» **What you are asked to do**:
With no additions or omissions, print the listing that follows.

» **Data to use**:

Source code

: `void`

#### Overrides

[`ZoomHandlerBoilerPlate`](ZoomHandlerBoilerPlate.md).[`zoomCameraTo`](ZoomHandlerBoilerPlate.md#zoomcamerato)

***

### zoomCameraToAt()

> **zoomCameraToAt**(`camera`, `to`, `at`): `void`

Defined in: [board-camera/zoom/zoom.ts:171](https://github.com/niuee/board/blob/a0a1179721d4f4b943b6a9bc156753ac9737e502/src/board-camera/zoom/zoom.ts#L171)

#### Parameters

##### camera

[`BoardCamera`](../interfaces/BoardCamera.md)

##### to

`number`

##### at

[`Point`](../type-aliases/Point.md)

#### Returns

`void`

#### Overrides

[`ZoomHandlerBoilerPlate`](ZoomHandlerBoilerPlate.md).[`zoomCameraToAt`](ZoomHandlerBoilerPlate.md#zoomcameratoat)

» **Exercise result**:
Source code

: `void`

#### Overrides

[`ZoomHandlerBoilerPlate`](ZoomHandlerBoilerPlate.md).[`zoomCameraTo`](ZoomHandlerBoilerPlate.md#zoomcamerato)

***

### zoomCameraToAt()

> **zoomCameraToAt**(`camera`, `to`, `at`): `void`

Defined in: [board-camera/zoom/zoom.ts:171](https://github.com/niuee/board/blob/a0a1179721d4f4b943b6a9bc156753ac9737e502/src/board-camera/zoom/zoom.ts#L171)

#### Parameters

##### camera

[`BoardCamera`](../interfaces/BoardCamera.md)

##### to

`number`

##### at

[`Point`](../type-aliases/Point.md)

#### Returns

`void`

#### Overrides

[`ZoomHandlerBoilerPlate`](ZoomHandlerBoilerPlate.md).[`zoomCameraToAt`](ZoomHandlerBoilerPlate.md#zoomcameratoat)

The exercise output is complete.